EFS was 64% and the probability of relapse 24% among the 21 patients with malignant disease. These results do not substantially differ from results obtained for pediatric patients in trials using BM or unmanipulated PBSC grafts [6, 7, 26]. However, owing to the low patient number and heterogeneity of underlying diseases, comprehensive conclusions on EFS cannot be drawn. Remarkable, the four MDS patients receiving non-myeloablative conditioning all engrafted with four out of four EFS.

Positive selection of hematopoietic stem cells still represents a reliable and beneficial graft manipulation procedure, receiving renewed attention since a large randomized trial demonstrated significant advantages for AML patients transplanted with CD34-selected PBSC grafts from matched sibling donors [25].

Furthermore, tailored grafts composed of positively selected hematopoietic stem cells with specifically designed T-cell add-backs, e.g., by using negative depletion strategies against TCRαβ+ or CD45RA+, should be considered to enhance safety and improve survival [31,32,33,34].

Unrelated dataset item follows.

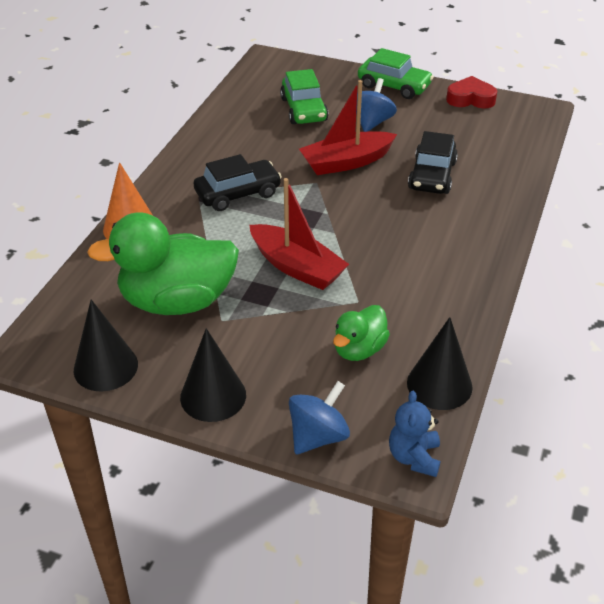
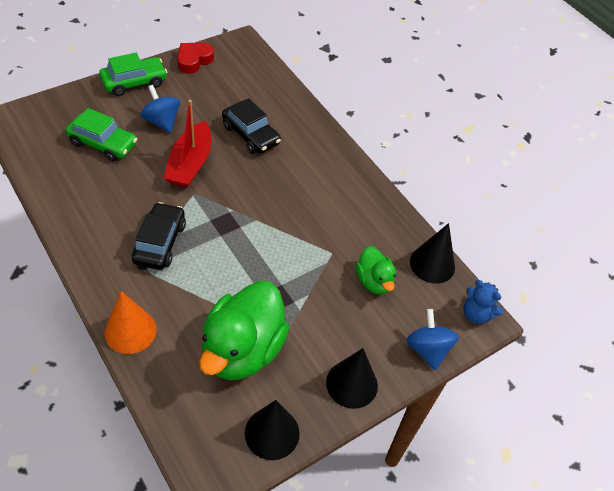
camera: 60 degrees left, 10 degrees up
(297, 267) = (271, 261): red boat -> none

Bleakley et al. evaluated grafts combining CD34+-selected progenitors with an add-back of up to 1 × 107/kgBW CD45RA+-depleted T cells from MUDs using only tacrolimus, no serotherapy, for GvHD prophylaxis [32]. Rapid T-cell recovery and transfer of protective virus-specific immunity was demonstrated. However, the observed rate of aGvHD grade II–IV was 66%, raising the question, whether combined use of serotherapy, calcineurin inhibitors and MTX might be more efficient in this context.

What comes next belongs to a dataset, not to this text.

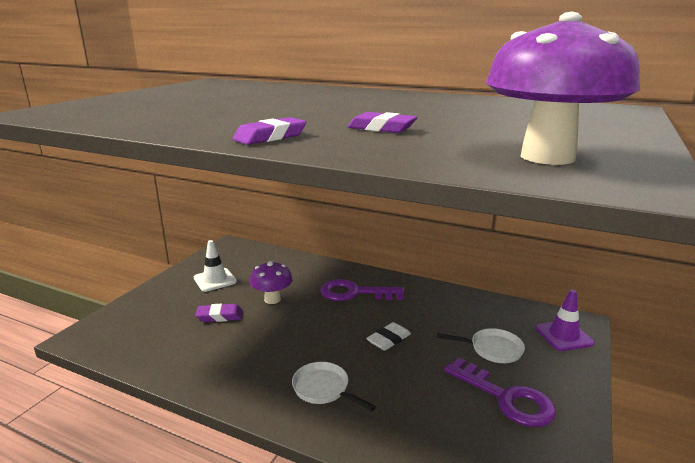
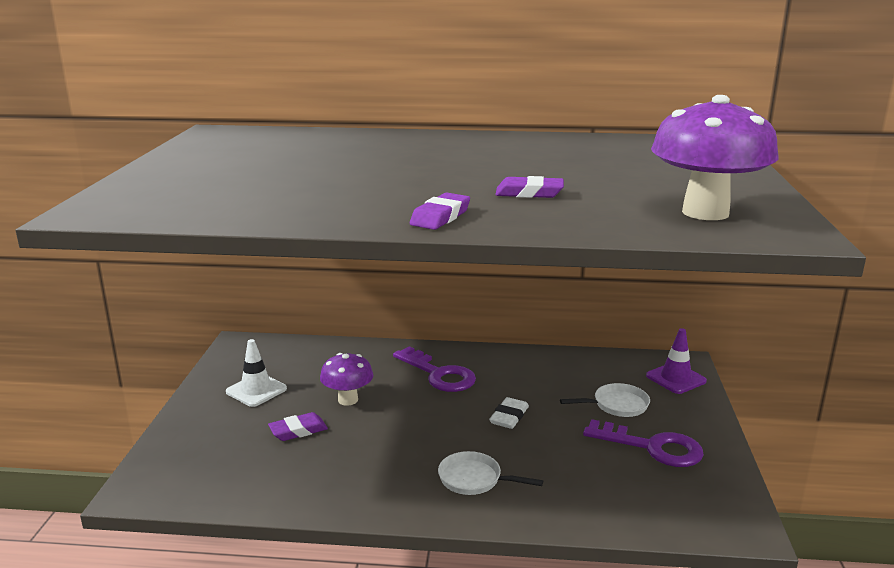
camera: 20 degrees left, 0 degrees up
(354, 293) = (439, 374): purple key -> purple key turned 120 degrees counterclockwise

In conclusion, our approach demonstrates that in pediatric allotransplant recipients, who often receive grafts from adult donors with extraordinarily high T-cell numbers, a partial TCD, down to a defined dosage of 1 × 107 CD3+/kgBW, in combination with CSA/MTX post-transplant GvHD prophylaxis, is feasible and safe in terms of ensured engraftment, low rates of GvHD, fast immune recovery, and a relapse rate within the expected range. Larger trials are warranted to confirm these data.